DBT's Self-Soothing technique provides practical ways to manage this guilt. When guilt arises after setting a boundary, you can engage in soothing activities that calm your nervous system — perhaps taking a warm bath, listening to music, or practicing deep breathing.
Cultural and Social Norms
For many of us, cultural expectations further complicate boundary-setting. Perhaps you were raised to believe that family always comes first, regardless of personal cost. Or maybe your culture emphasizes collective harmony over individual needs.
DBT's Wise Mind skill helps navigate these complex situations. Wise Mind integrates your emotional and rational thinking to reach a balanced decision that honors both your cultural values and your personal needs. It helps you discern when to adapt your boundaries to respect important cultural traditions and when to maintain them for your well-being.
Building a Practice of Healthy Boundaries
Like any skill, boundary-setting improves with practice. Research suggests that setting healthy boundaries "can be a way of preserving one's mental health and well-being," Psychology Today but developing this skill takes time.
Consider starting with smaller, less emotionally charged boundaries before tackling more challenging ones. For example, you might practice setting a boundary about when you respond to work emails before addressing a difficult family relationship.
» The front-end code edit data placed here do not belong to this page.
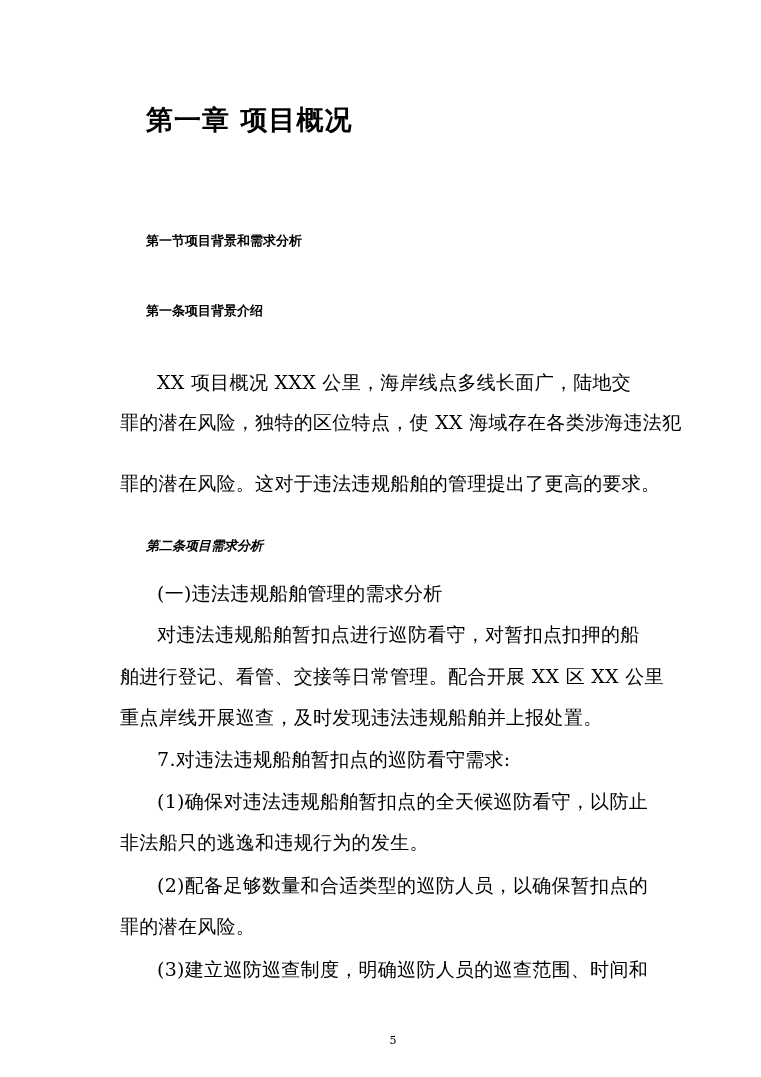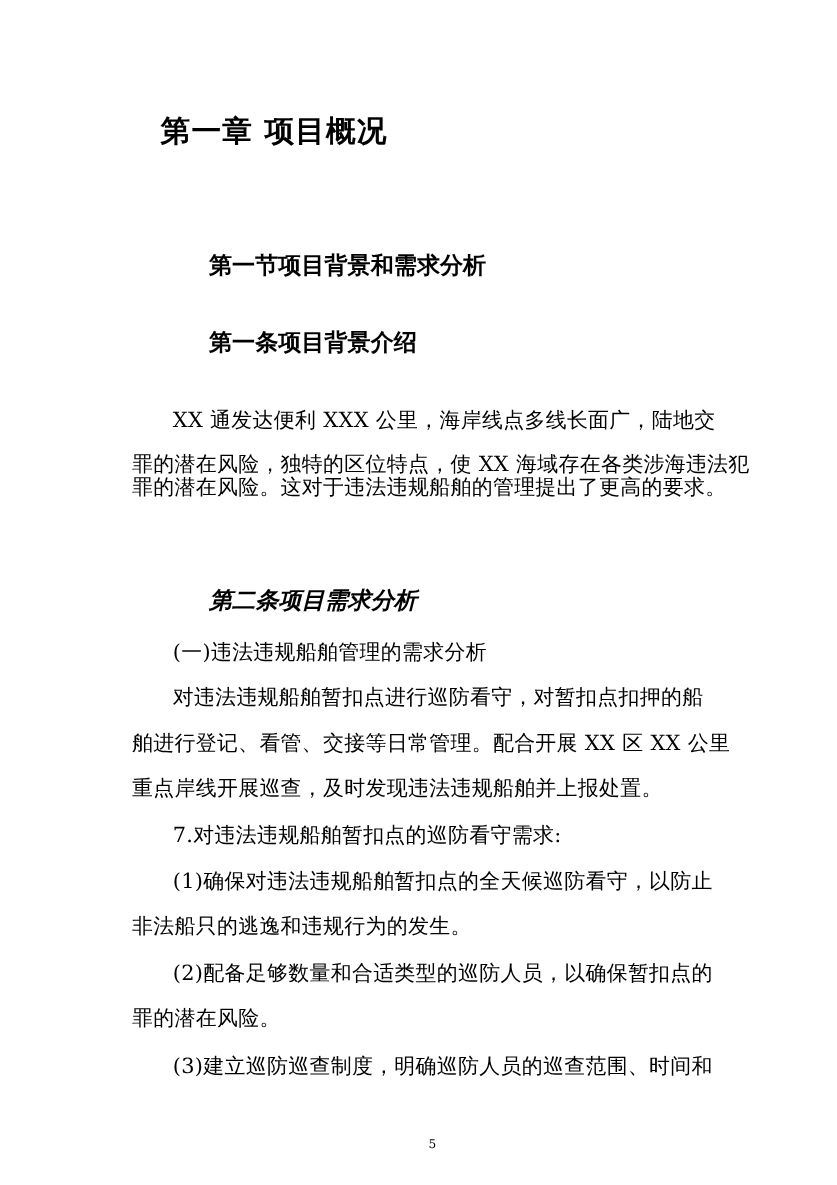--- a/index.html
+++ b/index.html
@@ -33,23 +33,22 @@
       font-family: "DejaVu Sans", "Liberation Sans", sans-serif;
       font-weight: bold;
       font-size: 27px;
       line-height: 40px;
       letter-spacing: 1px;
     }
     .section-title {
       left: 146px;
       font-family: "DejaVu Sans", "Liberation Sans", sans-serif;
       font-weight: bold;
-      font-size: 21px;
+      font-size: 13px;
       line-height: 30px;
-      margin-left: 44px;
     }
     .body-line {
       font-size: 19px;
       line-height: 30px;
       letter-spacing: 0.3px;
     }
     .indent { left: 157px; }
     .flush { left: 120px; }
     .page-number {
       left: 0;
@@ -65,23 +64,23 @@
 
 <div class="page">
 
   <h1 class="abs chapter-title">第一章  项目概况</h1>
 
   <h2 class="abs section-title" style="top:226px;">第一节项目背景和需求分析</h2>
 
   <h3 class="abs section-title" style="top:296px;">第一条项目背景介绍</h3>
 
   <div>
-    <p class="abs body-line indent" style="top:367px;">XX 通发达便利 XXX 公里，海岸线点多线长面广，陆地交</p>
+    <p class="abs body-line indent" style="top:367px;">XX 项目概况 XXX 公里，海岸线点多线长面广，陆地交</p>
     <p class="abs body-line flush" style="top:407px;">罪的潜在风险，独特的区位特点，使 XX 海域存在各类涉海违法犯</p>
-    <p class="abs body-line flush" style="top:428px;">罪的潜在风险。这对于违法违规船舶的管理提出了更高的要求。</p>
+    <p class="abs body-line flush" style="top:468px;">罪的潜在风险。这对于违法违规船舶的管理提出了更高的要求。</p>
   </div>
 
   <h3 class="abs section-title" style="top:531px;font-style:italic;">第二条项目需求分析</h3>
 
   <p class="abs body-line indent" style="top:578px;">(一)违法违规船舶管理的需求分析</p>
 
   <div>
     <p class="abs body-line indent" style="top:619px;">对违法违规船舶暂扣点进行巡防看守，对暂扣点扣押的船</p>
     <p class="abs body-line flush" style="top:661px;">舶进行登记、看管、交接等日常管理。配合开展 XX 区 XX 公里</p>
     <p class="abs body-line flush" style="top:702px;">重点岸线开展巡查，及时发现违法违规船舶并上报处置。</p>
Remember that establishing boundaries is a way of caring for yourself and contributes to healthy relationships with others while also fostering self-respect and self-love. These benefits make the initial discomfort worthwhile.
Boundaries Are an Act of Self-Love
Setting boundaries isn't about building walls or pushing people away. It's about creating the conditions where authentic connection can flourish. When we know our limits and communicate them clearly, we create space for genuine intimacy built on mutual respect.
This week, I invite you to practice using the DEAR MAN technique (guide below) the next time you need to set a boundary. Notice what emotions arise, how your body feels, and what stories your mind tells. Remember that discomfort is part of the process, not a sign you're doing something wrong.
By building your boundary-setting skills through DBT practices, you're investing in your mental health, your relationships, and ultimately, your capacity for genuine connection with others.
"The most common way people give up their power is by thinking they don't have any."